Locate the following section:

<!-- ** MODIFY or DELETE **
"accesslog" nodes tell the script to scan Apache-style webserver
log files to extract URLs on your site.

Required attributes:
path - path to the file

Optional attributes:
encoding - encoding of the file if not US-ASCII
-->
<accesslog
path="/etc/httpd/logs/access.log" encoding="UTF-8" />
<accesslog
path="/etc/httpd/logs/access.log.0" encoding="UTF-8" />
<accesslog
path="/etc/httpd/logs/access.log.1.gz" encoding="UTF-8" />

This section gives three examples. You should replaces these entries and include an entry for each log file. Ensure that path is the complete path and filename on your web server. If the log files are not encoded as US-ASCII or UTF-8, then use the optional encoding attribute to specify the encoding.

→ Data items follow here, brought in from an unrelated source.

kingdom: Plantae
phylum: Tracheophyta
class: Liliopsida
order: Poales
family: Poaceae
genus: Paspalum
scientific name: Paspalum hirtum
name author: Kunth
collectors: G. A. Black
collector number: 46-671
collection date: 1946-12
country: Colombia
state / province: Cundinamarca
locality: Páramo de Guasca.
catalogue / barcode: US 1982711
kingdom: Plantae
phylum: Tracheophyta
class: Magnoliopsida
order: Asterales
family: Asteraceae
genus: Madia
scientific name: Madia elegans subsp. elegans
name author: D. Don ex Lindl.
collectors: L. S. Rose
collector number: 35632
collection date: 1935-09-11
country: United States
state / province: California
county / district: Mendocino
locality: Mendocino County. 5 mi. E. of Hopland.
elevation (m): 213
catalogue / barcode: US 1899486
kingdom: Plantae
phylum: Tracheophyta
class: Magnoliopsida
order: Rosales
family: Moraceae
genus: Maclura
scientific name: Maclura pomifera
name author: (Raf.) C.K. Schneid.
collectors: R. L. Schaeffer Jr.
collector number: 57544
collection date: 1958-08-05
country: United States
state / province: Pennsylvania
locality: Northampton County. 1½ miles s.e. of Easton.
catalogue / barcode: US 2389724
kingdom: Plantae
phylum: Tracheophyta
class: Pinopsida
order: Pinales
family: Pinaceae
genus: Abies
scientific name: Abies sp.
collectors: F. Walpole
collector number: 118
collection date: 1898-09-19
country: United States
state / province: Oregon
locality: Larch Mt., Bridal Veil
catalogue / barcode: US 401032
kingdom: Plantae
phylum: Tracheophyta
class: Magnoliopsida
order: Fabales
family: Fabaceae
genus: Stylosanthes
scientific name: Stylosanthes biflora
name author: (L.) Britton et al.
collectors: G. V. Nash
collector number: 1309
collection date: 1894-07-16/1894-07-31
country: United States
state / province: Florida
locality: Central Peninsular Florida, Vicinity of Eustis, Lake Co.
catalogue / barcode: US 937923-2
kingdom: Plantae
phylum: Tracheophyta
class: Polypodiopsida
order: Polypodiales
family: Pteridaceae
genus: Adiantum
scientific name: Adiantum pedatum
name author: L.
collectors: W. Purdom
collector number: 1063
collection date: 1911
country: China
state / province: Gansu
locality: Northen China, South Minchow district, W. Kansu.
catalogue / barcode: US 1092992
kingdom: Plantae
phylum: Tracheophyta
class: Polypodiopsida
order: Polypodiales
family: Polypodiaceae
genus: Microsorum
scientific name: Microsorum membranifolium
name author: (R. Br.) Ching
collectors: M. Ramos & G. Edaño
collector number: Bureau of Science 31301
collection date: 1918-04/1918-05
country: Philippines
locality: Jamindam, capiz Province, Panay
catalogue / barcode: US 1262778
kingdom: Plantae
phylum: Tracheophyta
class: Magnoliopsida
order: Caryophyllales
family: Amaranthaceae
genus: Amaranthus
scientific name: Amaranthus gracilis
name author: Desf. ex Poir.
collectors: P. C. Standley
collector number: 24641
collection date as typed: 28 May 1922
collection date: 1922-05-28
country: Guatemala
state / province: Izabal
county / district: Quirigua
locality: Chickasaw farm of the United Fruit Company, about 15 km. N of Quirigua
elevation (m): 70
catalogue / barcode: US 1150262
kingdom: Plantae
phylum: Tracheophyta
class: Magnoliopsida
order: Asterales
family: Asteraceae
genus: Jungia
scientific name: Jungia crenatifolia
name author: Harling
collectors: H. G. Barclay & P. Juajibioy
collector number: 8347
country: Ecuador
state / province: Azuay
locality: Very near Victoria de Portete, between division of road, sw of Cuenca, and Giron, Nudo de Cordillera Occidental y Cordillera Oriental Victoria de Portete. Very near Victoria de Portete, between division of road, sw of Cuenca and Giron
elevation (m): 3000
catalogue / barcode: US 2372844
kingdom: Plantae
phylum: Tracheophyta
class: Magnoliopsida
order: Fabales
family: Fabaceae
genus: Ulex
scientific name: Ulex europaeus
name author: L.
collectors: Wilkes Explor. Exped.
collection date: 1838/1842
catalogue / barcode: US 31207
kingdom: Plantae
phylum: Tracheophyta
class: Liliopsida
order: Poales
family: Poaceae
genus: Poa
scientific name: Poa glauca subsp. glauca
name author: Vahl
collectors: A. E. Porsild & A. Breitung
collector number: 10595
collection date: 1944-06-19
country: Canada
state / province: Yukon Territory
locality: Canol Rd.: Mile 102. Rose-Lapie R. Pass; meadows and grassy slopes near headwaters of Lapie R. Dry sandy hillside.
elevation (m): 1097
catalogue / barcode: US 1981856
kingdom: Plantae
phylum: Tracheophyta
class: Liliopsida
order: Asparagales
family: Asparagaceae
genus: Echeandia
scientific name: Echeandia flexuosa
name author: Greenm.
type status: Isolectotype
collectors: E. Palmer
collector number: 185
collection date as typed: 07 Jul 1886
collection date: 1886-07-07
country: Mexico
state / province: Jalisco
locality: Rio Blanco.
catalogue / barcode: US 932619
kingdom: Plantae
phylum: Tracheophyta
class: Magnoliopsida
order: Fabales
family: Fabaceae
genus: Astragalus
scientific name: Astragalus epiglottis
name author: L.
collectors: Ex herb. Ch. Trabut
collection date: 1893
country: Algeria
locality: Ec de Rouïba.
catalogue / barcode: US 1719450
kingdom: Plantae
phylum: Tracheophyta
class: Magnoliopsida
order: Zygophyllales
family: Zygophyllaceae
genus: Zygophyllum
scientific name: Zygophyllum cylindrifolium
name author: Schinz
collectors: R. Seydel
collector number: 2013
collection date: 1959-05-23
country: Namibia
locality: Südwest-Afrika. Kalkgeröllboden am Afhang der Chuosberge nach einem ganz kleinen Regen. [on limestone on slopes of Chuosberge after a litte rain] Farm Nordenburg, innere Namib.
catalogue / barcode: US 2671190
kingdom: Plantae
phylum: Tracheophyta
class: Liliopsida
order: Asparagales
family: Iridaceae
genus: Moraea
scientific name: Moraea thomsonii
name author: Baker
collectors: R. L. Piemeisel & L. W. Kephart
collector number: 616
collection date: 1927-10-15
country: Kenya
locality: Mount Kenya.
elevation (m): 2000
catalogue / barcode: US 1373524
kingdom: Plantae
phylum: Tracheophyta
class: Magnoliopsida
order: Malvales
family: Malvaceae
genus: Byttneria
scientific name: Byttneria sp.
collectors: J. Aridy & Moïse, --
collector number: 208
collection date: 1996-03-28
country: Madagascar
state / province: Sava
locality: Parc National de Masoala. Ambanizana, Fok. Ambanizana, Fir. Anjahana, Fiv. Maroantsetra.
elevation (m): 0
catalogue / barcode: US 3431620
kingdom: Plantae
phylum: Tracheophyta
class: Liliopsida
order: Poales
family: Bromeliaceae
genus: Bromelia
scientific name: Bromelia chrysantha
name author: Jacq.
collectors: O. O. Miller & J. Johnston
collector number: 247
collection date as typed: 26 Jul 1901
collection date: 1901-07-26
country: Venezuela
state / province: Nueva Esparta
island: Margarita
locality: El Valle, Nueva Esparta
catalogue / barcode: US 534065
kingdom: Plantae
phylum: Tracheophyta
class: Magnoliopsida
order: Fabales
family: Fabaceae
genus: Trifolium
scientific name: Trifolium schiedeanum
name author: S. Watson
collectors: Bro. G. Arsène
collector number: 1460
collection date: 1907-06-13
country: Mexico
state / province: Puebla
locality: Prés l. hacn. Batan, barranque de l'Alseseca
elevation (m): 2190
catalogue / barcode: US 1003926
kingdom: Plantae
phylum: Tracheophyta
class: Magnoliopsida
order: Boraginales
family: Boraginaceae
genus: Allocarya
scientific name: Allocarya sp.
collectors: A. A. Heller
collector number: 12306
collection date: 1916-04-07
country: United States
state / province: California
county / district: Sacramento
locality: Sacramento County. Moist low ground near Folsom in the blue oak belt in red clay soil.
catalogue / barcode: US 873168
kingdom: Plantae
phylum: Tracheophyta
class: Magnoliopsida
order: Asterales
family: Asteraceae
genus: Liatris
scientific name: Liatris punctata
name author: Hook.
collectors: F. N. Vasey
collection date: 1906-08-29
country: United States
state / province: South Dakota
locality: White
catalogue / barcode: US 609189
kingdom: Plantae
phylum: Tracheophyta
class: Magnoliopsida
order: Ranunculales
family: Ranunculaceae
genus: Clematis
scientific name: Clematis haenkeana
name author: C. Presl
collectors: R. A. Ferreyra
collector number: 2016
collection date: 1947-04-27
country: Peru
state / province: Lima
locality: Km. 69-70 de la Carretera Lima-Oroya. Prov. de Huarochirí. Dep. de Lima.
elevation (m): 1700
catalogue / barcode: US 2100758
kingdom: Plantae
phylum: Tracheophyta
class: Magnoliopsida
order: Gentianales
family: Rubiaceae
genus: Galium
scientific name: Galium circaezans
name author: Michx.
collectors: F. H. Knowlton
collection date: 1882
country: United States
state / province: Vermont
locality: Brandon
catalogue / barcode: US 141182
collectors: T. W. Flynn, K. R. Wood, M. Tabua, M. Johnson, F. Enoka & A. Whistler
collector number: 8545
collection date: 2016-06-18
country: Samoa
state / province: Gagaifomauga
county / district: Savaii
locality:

The Sitemap Generator assigns priority to URLs it finds in the logs based on how often each URL is accessed. For instance, a URL that has been accessed 100 times will be given a higher priority than a URL that has been accessed twice. The actual priority assignment is relative and depends on each URL as compared to other URLs in the site.


Can't imagine what else they might be able to determine using this method.

But now we are getting way off the topic..

I get out of Googles Sandbox by logging out of my adwords client center :cool:

Peace

AussieWebmaster
07-08-2005, 11:22 AM
I get out of Googles Sandbox by logging out of my adwords client center :cool:

Peace
There must be some oblique jest in there but I just don't see it.... maybe I have not had enough caffeine yet.

SEO1
07-08-2005, 11:30 AM
Hi Aussie

The Google Sandbox is a tool in Googles Adwords proegram.

So to get out of the sandbox I log out.

It's the only google sandbox I have seen.


Clint

PhilC
07-08-2005, 11:32 AM
Hi Clint,

The only method that I know of, or can even conceive of, where Google can get to the logfiles is their Sitemaps system, as you said. But that's only a few weeks old, and, of the comparitively tiny number of websites that are using it, only some of them provide the logfile urls, so traffic evaluation from that source could be a possible (but unlikely, imo) future ranking consideration, but it can't be one yet.

And you are right - we've detracted from the topic for too long so...

Sandbox? What sandbox? ;)

SEO1
07-08-2005, 11:43 AM
Phil

Well I see we are on the same page about the damn catbox.....

Aussie - I didn't see that you were in charge of Adwords ... disregard my last post...

I'm Done

Clint

PhilC
07-08-2005, 11:53 AM
er...sorry....just one last little bit...

Google's Sitemaps doesn't give Google the logfile urls - does it? The only thing that sees them is the script that is run on the indivdual website. I don't know about prioritising urls because of their counts in the logfiles, because I haven't used the system yet, but it would be a long time before such data could realistically be used as a ranking factor.

I'm done too.

AussieWebmaster
07-08-2005, 01:19 PM
Phil

Well I see we are on the same page about the damn catbox.....

Aussie - I didn't see that you were in charge of Adwords ... disregard my last post...

I'm Done

Clint
Hey don't leave... you are offering alternate viewpoints... theoretically they may not be supported by known info... but that does not mean they could not be right... the algorithm has many elements that the public is not privy to, maybe you have one that needs testing.

AussieWebmaster
07-08-2005, 01:23 PM
Hi Aussie

The Google Sandbox is a tool in Googles Adwords proegram.

So to get out of the sandbox I log out.

It's the only google sandbox I have seen.


Clint Okay... thought that was the reference, just wanted to make sure.... clever way of negating the belief in the other sandbox!